Mieux vaut prévenir que guérir : il faut avoir le cœur bien accroché pour venir à bout des dix épisodes de la série Maniac, actuellement disponible sur Netflix. Et surtout, il faut aimer le loufoque, le démentiel, le complexe. Aux commandes de cet ovni télévisuel : le scénariste et romancier Patrick Somerville, auteur de The Bright River, et le réalisateur Cary Fukunaga (True Detective, Beasts of Nation).

Un millefeuille d’univers cinématographiques

Si vous êtes passés à côté de la tornade Maniac, il est encore temps de vous rattraper. Remake d’une série norvégienne, sa version made in USA pourrait bien vous laisser scotcher au plafond… à condition d’apprécier le mélange des genres.

Car Maniac est un véritable millefeuille d’univers cinématographiques : science-fiction, heroic fantasy, film de gangsters, comédie, thriller psychologique, film d’espionnage… tout y passe ! Et ça tient debout, ce micmac ? Oui, ça tient debout. Mais pour comprendre comment, posons d'abord le cadre de l’histoire.

Dans un futur rongé par le consumérisme et le progrès technoscientifique débridés – quelque chose entre Le Meilleur des mondes d’Aldous Huxley et Brazil de Terry Gilliam –, la population est de plus en plus sujette aux maladies mentales. Afin de combattre ce fléau grandissant, le laboratoire pharmaceutique Neberdine BioTech travaille au développement de pilules capables de guérir les troubles psychiatriques des individus.

Il met donc en place un programme expérimental sur un groupe de cobayes humains volontaires. Parmi eux : Owen Milgrim, un schizophrène et Annie Landberg, une jeune femme traumatisée depuis la mort de sa sœur cadette.

Des personnages empêtrés dans leurs fantasmes délirants

À partir de là, Maniac nous ballotte sans trop de ménagement entre la réalité angoissante de ces essais cliniques et l’imaginaire névrosé de nos deux protagonistes.
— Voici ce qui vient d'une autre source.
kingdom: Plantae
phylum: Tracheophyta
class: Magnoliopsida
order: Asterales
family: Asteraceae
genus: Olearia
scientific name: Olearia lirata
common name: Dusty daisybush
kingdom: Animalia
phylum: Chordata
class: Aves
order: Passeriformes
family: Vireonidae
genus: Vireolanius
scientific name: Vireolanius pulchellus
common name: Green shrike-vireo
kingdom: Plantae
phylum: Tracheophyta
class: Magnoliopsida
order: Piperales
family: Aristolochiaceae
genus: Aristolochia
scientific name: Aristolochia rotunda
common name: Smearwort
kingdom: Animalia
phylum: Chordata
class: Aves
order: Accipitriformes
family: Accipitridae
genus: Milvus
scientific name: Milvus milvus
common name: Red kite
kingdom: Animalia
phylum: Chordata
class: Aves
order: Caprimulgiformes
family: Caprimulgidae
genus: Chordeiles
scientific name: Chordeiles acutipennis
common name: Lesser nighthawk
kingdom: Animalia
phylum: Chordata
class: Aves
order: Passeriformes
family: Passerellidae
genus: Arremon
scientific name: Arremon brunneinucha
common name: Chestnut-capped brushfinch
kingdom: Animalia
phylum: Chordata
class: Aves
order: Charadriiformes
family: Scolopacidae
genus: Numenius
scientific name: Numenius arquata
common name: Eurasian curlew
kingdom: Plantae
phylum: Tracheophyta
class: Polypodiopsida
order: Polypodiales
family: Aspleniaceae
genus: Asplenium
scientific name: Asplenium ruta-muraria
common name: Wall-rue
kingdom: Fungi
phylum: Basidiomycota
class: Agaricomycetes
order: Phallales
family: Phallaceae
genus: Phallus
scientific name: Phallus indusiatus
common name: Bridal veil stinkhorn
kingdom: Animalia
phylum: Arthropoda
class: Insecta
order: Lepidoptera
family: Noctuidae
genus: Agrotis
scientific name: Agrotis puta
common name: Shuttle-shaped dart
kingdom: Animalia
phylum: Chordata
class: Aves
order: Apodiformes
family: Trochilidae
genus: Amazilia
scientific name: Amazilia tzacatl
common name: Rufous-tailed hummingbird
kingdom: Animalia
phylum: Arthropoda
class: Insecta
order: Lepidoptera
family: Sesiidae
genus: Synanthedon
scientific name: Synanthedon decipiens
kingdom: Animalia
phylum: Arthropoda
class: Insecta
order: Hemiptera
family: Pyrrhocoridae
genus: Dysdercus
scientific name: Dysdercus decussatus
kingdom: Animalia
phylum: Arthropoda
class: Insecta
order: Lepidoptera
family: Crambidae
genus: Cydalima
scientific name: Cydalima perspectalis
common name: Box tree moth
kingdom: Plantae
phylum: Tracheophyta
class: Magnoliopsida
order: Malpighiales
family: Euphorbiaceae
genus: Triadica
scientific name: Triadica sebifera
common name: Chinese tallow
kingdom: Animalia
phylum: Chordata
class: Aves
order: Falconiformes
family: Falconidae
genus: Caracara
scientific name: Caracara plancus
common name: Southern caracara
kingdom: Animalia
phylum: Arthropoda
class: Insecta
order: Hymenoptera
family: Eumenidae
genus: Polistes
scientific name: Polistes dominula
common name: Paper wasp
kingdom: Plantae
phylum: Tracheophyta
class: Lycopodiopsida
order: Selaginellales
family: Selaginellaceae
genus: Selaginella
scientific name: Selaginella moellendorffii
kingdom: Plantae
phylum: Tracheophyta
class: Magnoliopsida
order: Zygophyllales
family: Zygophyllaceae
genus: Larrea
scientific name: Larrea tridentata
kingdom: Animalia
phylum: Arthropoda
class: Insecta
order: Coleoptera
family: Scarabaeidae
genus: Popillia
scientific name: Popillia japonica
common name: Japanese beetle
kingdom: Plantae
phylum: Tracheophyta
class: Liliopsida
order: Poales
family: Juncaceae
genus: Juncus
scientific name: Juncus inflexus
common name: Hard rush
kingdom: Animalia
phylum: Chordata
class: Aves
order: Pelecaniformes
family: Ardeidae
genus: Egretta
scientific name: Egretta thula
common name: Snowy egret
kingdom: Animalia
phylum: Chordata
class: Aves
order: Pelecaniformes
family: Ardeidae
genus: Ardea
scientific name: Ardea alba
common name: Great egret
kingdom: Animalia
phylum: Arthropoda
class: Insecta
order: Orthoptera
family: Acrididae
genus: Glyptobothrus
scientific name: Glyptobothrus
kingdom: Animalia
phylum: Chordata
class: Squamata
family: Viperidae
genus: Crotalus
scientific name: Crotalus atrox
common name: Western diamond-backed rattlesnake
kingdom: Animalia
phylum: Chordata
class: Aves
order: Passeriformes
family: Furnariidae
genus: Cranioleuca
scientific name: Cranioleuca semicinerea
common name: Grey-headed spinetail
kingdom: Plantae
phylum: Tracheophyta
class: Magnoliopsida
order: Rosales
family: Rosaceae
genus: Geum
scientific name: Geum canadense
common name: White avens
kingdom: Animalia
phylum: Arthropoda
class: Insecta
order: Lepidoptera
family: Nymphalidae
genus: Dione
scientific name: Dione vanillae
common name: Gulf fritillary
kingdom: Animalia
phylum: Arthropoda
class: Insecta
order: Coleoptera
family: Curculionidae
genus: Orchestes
Chaque pilule ingérée devient le prétexte d’un voyage hallucinatoire dans leur esprit tortueux, un ressort narratif qui n’est pas sans rappeler d’une certaine façon Inception de Christopher Nolan. Sauf qu’ici les personnages deviennent le jouet de leurs fantasmes délirants, empêtrés dans des situations que leur inconscient leur impose.

D’un épisode à l’autre, ils se retrouvent ainsi métamorphosés tantôt en elfe médiéval dans un trip à la Tolkien, tantôt en mafioso des années 50 à la sauce Pulp Fiction, tantôt encore en couple d’escrocs infiltrant une secte mystique dans un vieux manoir Hitchcockien.

Il va sans dire que ce kaléidoscope d’atmosphères disparates représente un défi d’envergure pour les acteurs, lesquels doivent composer habilement entre les nombreux traits de caractère, réels et fantasmes de leur personnage. Mais pour cela, ne doutez pas du talent de Jonah Hill (Owen) et d’Emma Stone (Annie), visiblement très à l’aise dans cet exercice d’équilibriste. D’ailleurs, ils ne sont pas les seuls à crever l’écran : Justin Theroux et Sonoya Mizuno se révèlent également tout à fait justes et délicieux dans leur rôle de scientifiques passionnés mi-sérieux, mi-fleur bleue.

Une série qui a du chien

Pour finir, on ne résistera pas au plaisir de vous dire que cette série un peu foutraque a du chien… andalou ! Du nom de ce court-métrage porté à l’écran par Luis Buñuel et Salvador Dalí il y a presque un siècle. Construit à partir de petits morceaux de rêves, Un Chien Andalou donnait à voir une succession de scènes dérangeantes sans queue ni tête. Il provoqua nausées, étourdissements et indignation dans le public. C’était alors la grande époque des surréalistes, ces artistes épris de liberté, explorateurs des confins de l’inconscient, pourfendeurs du rationnel et du bon goût. Il est clair que les créateurs de Maniac s’inscrivent dans leur sillage. Et ce n'est pas pour nous déplaire.